A mon tour, je suis allé voir le film.

petit paysan

Je n'ai pas de reproches à lui faire, si ce n'est sur un ou deux détails. La solitude de l'éleveur face à une épidémie sur laquelle il n'a aucune prise, ni reproche à se faire, est très bien rendu. Je me suis demandé comment je réagirai en pareil cas. J'ai vécu l'angoisse un jour où une vache de la ferme a été consignée, le temps d'analyses, pour cause de suspicion. En fait, à l'époque de l'ESB, en cas de doute, les animaux d'avant et d'après le suspect sur la chaîne, était consigné. C'était le cas de mon animal, pendant une semaine, je ne savais pas ce qui allait arriver. Tout est revenu négatif, mais quel stress ! Même la perte financière de cette consigne, pourtant injuste, m'a paru légère par rapport à l'angoisse !
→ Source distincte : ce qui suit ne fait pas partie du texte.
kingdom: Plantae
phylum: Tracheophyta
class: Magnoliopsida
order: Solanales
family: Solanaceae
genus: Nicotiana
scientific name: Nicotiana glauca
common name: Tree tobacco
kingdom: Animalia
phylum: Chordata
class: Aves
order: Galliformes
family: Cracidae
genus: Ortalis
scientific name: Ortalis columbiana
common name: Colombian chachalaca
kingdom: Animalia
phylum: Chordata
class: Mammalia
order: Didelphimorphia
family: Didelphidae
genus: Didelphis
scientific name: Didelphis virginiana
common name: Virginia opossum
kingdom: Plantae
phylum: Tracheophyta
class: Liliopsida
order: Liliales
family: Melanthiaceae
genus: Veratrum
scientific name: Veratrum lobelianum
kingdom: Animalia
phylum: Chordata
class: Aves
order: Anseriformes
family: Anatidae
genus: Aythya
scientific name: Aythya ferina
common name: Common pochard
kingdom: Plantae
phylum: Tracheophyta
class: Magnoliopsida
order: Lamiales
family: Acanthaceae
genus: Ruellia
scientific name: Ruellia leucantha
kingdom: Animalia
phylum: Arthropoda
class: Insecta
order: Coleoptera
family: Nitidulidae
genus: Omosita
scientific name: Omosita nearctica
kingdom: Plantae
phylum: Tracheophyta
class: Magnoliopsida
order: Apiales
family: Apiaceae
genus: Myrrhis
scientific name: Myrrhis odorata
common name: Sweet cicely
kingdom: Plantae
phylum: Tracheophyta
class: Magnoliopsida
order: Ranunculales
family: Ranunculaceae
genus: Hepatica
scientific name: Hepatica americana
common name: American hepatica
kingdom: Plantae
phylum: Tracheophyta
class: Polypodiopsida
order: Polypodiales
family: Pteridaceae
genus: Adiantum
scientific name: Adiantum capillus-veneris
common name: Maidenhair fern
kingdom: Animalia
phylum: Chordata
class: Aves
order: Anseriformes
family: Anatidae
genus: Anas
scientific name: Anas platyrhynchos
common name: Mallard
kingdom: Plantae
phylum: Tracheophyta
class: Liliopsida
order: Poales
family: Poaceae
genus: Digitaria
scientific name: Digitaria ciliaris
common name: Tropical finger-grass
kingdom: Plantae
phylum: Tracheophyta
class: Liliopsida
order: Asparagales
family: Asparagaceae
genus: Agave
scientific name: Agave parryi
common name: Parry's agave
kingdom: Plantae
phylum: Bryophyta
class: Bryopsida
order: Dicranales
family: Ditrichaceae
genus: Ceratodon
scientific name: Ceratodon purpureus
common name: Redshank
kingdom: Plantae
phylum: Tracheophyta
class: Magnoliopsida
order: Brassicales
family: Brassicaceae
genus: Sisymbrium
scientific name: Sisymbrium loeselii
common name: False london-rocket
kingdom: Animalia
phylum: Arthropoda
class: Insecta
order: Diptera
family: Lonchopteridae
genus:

J'ai repensé à l'éleveur qui a été abattu par les gendarmes. Et à tous les autres qui se sont suicidés dans notre région. La solitude de l'éleveur, en fin d'hiver est réelle, à la fatigue s'ajoute les maladies de fin d'hivernage ! C'est toujours un moment critique, surchargé de travail. Et c'est là que l'on mesure le fossé entre ce vécu et l'administration et ses règlements. Dans le temps, les postes de DSV (directeurs départementaux des services vétérinaires) étaient occupés par d'anciens vétérinaires qui avaient des décennies de pratique en "rurale". Ils connaissaient par coeur les réactions des éleveurs et avaient une vraie compétence clinique. Ils ont participé à l'éradication des maladies contagieuses pour les troupeaux et même de celles transmissibles à l'Homme. Ils faisaient autorité à la fois chez les éleveurs et les vétérinaires de terrain. Puis ils ont été remplacé par des vétérinaires qui font leur carrière uniquement dans l'administration. Ils sont sans doute compétents techniquement mais ne connaissent ni le terrain, ni ses réactions... Résultat, depuis deux décennies, j'ai le sentiment d'une régression de la protection des troupeaux. L'expérience de la FCO l'année dernière en est un exemple cuisant pour moi, j'y reviendrai. Même si j'admet que les éleveurs n'ont pas non plus été assez conscients du problème.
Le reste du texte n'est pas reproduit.